The chosen proposal came from Mandel Group, which initially intended to keep the historic campus buildings intact and build a residential apartment development in and around them.

But after exploring the options, Barry Mandel said, it became clear that it was economically infeasible to redevelop all the old buildings. He proposed (there are five, but one is a later addition and is not attributed to Eschweiler).

Mandel would keep and restore only the largest structure, the centerpiece Administration Building.

That has not been made as a formal proposal, but Mandel has made it clear in two "informational" presentations to the Wauwatosa Historic Preservation Commission that this would be his intention – and that without permission to do so, he would have to abandon the proposition.

Without Mandel, UWM would have to seek a new buyer, and the buildings would still sit vacant.

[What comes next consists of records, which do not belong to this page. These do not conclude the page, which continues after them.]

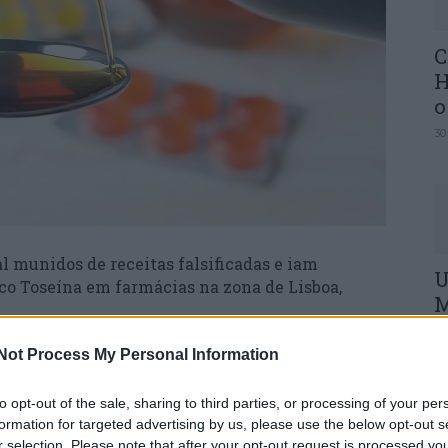
C
H
o
30
 munidos de receitas falsificadas e iam
U
o Toseína em farmácias na zona de Lisboa,
M
30
Not Process My Personal Information
dos, em flagrante delito, pelo Comando
Segurança Pública (PSP), na sexta-feira passada,
maco para fazer uma droga recorrendo a receitas
to opt-out of the sale, sharing to third parties, or processing of your per
formation for targeted advertising by us, please use the below opt-out s
r selection. Please note that after your opt-out request is processed y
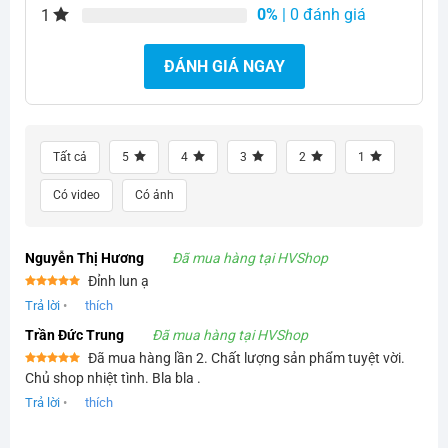
0%
| 0 đánh giá
1
ĐÁNH GIÁ NGAY
Tất cả
5
4
3
2
1
Có video
Có ảnh
Nguyễn Thị Hương
Đã mua hàng tại HVShop
Đỉnh lun ạ
Được xếp
Trả lời
•
thích
hạng
5
5
sao
Trần Đức Trung
Đã mua hàng tại HVShop
Đã mua hàng lần 2. Chất lượng sản phẩm tuyệt vời.
Được xếp
Chủ shop nhiệt tình. Bla bla .
hạng
5
5
sao
Trả lời
•
thích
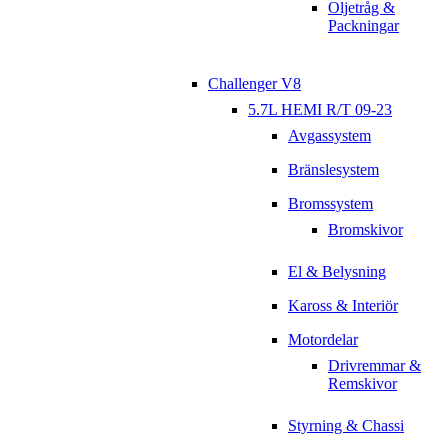
Oljetråg &
Packningar
Challenger V8
5.7L HEMI R/T 09-23
Avgassystem
Bränslesystem
Bromssystem
Bromskivor
El & Belysning
Kaross & Interiör
Motordelar
Drivremmar &
Remskivor
Styrning & Chassi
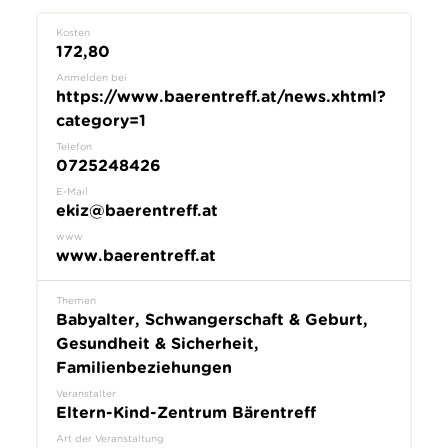
Kosten
172,80
Anmelden bei
https://www.baerentreff.at/news.xhtml?
category=1
Telefon
0725248426
E-Mail
ekiz@baerentreff.at
www
www.baerentreff.at
Themen
Babyalter, Schwangerschaft & Geburt,
Gesundheit & Sicherheit,
Familienbeziehungen
Veranstalter
Eltern-Kind-Zentrum Bärentreff
Art der Veranstaltung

For Agnew and her coalition of supporters, the clock ticks either way – three of the four historic buildings could fall if the city supports Mandel and gives permission for their demolition – or all of the buildings could stand, but continue to stand vacant and crumble from neglect, if Mandel pulls out and no one comes forward with a feasible plan to resurrect them.

Ultimately, only a plan that is economically viable to preserve the buildings while at the same time using them is worth exploring.

The County Grounds Coalition is looking for that answer.

alt ideas needed July 21, 2012 at 05:45 PM
use them or lose them
Deb Strzelecki July 21, 2012 at 05:47 PM
The buildings have been intentionally neglected since the tenants were evicted in 2006. The copper downspouts were stolen a week afterwards. I notified the MCSO and the Wauwatosa Historical Society and placed numerous followup calls when it was obvious nothing was being done. Nothing ever was done as far as far as the downsputs being replaced to keep water away from the foundations. Like MKE county doesn't have a pile of galvaniazed downspouts rusting away somewhere. I've seen the waste by MKE county over the 20+ years I've been walking out there. I've been calling in to the MCSO the countless times the buildings were being broken into and being vandalized by teens. The rare times a squad would even respond, nothing was done other than a talking to. The same group of punks would be back in the buildings a couple of hours later. It's almost like the MCSO and others were under orders to let these buildings be neglected and vandalized. Only a blind person could not see the intent from the get go was for these buildings to be razed.
Deb Strzelecki July 21, 2012 at 05:49 PM
Sorry for the typos. I have a sticky keyboard I bought on sale. Really have to punch the keys.